Comparably warmer temperatures during the summer of 2002 and customer growth contributed approximately $53 million and $16 million, respectively, to the $48 million increase in the Delivery segment’s regulated electric sales, partially offset by other factors as discussed above inOverview of 2002Results—Consolidated.
Operating expenses were $559 million in 2002, as compared to $614 million in 2001. Operations and maintenance expense decreased approximately $48 million, reflecting a decrease in general and administrative salaries, materials and supplies and expenditures for contractors. Also, Delivery’s operating expenses can be impacted by severe weather. Hurricanes, major thunderstorms and ice storms can damage the Company’s distribution system. There was an approximate $6 million increase in service restoration costs recorded in other operations and maintenance expense due to ice storms in late 2002. Depreciation expense decreased by $2 million, reflecting the effect of changes in the estimated useful lives of distribution property, partially offset by the impact of new property additions. See Note 2 to the Consolidated Financial Statements. Other taxes decreased $9 million, as compared to 2001, primarily due to a reduction in average business and occupation tax rates and the impact of a favorable resolution of prior year sales and use tax issues.
2001 Results
Customer growth was the main contributor to the increase in the Delivery’s segment regulated electric sales. Also, seeOverview of Operating Revenue—Consolidatedand Overview of 2001 Results—Consolidated.

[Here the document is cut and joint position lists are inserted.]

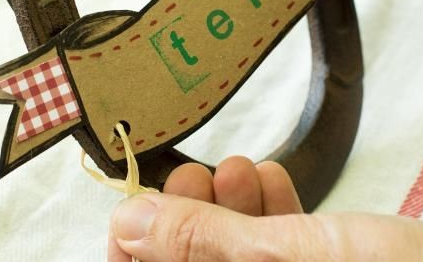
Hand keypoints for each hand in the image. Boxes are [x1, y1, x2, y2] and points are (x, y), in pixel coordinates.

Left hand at [108, 156, 422, 260]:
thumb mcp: (292, 258)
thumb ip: (205, 243)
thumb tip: (130, 225)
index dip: (135, 254)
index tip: (135, 209)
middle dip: (186, 220)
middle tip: (191, 176)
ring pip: (233, 252)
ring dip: (227, 208)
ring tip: (234, 169)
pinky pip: (272, 246)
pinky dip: (265, 210)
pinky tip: (269, 180)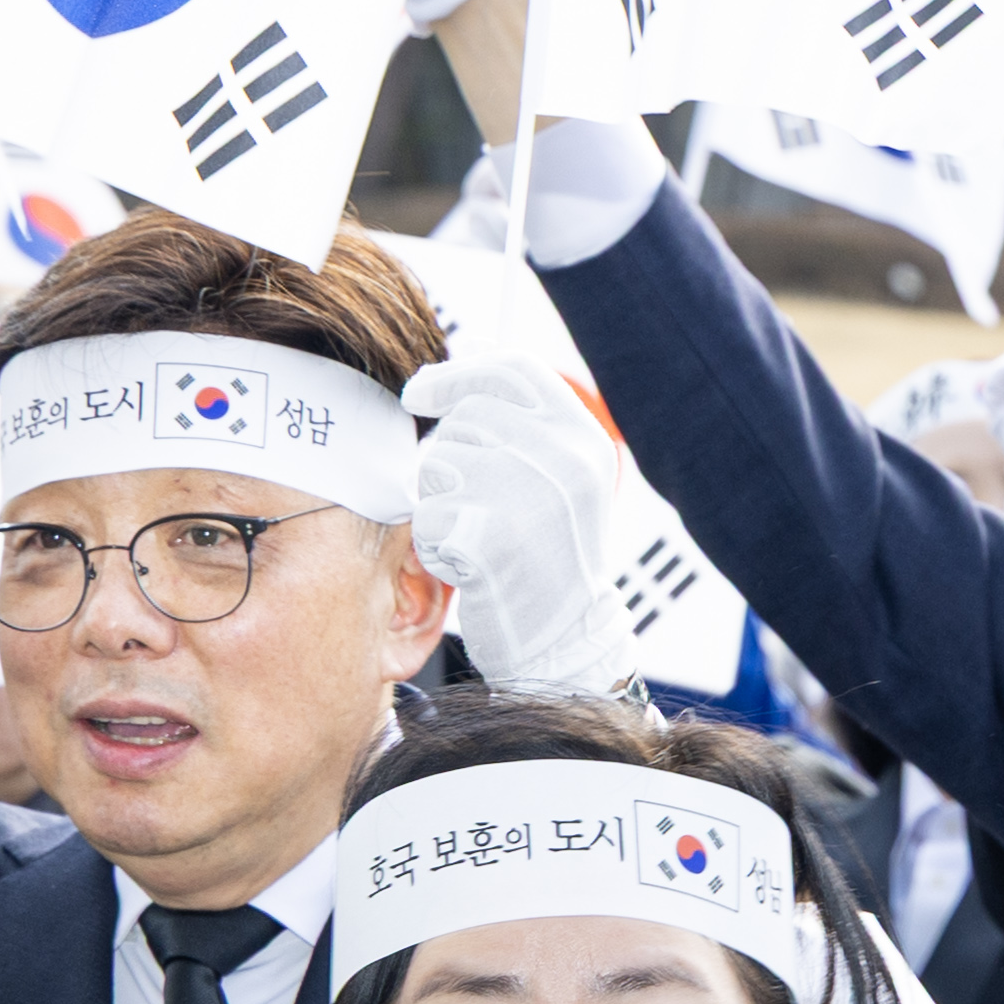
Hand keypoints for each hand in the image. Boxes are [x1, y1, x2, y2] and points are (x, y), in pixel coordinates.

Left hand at [405, 357, 633, 694]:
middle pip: (465, 418)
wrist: (564, 643)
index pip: (514, 371)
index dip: (459, 373)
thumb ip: (522, 425)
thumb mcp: (559, 481)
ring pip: (437, 464)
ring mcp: (532, 498)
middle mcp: (565, 460)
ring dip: (437, 502)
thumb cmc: (549, 560)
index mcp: (584, 439)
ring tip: (476, 537)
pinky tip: (467, 565)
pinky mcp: (494, 540)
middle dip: (446, 458)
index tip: (419, 392)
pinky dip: (432, 542)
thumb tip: (460, 360)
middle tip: (469, 505)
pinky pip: (427, 514)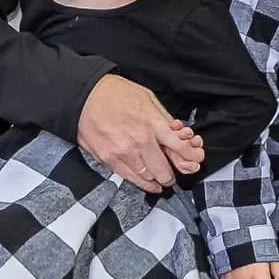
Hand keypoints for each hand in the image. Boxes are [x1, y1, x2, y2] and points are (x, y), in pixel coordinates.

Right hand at [77, 74, 203, 190]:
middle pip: (165, 168)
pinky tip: (151, 185)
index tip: (194, 160)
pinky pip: (131, 178)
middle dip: (174, 173)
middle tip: (177, 172)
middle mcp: (140, 140)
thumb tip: (178, 134)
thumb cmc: (114, 93)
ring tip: (163, 178)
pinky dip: (143, 184)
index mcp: (152, 122)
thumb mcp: (147, 97)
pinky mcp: (109, 159)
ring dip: (159, 179)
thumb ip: (163, 118)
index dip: (191, 156)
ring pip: (149, 176)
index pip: (179, 147)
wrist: (83, 96)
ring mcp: (123, 152)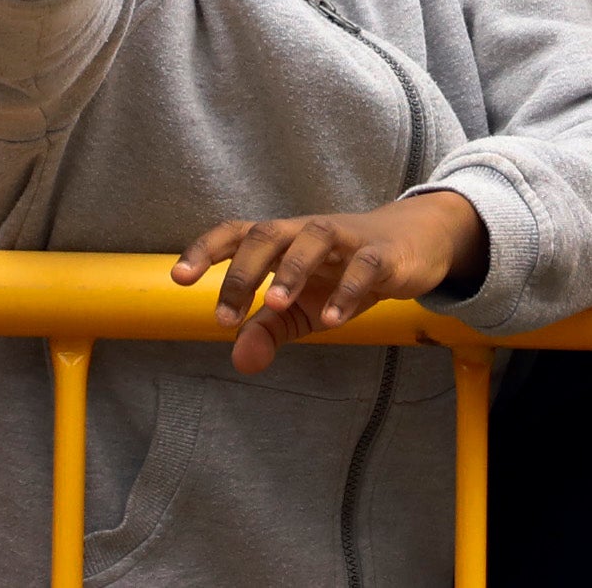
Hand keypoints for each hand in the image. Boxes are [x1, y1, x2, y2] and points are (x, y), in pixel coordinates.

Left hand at [171, 191, 487, 372]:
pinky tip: (334, 319)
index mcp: (281, 240)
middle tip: (223, 316)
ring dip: (291, 270)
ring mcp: (346, 238)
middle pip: (266, 233)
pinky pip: (363, 265)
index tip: (179, 279)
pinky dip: (347, 290)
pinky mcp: (383, 253)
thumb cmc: (342, 272)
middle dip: (242, 272)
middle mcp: (306, 231)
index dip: (205, 251)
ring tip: (274, 305)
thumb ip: (269, 329)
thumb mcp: (303, 307)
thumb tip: (239, 359)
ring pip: (313, 236)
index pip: (236, 234)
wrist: (411, 245)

Operating expenses were $614 million in 2001, as compared to $618 million in 2000. During 2001 and 2000, there were no unusual levels of storm restoration activities. Depreciation and amortization increased slightly as a result of routine property additions. Other operations and maintenance expenses included a moderate increase in provisions for uncollectible customer accounts. Other taxes decreased, reflecting a change in Virginia whereby the Company’s utility operations became subject to state income taxes in lieu of gross receipts taxes effective January 2001.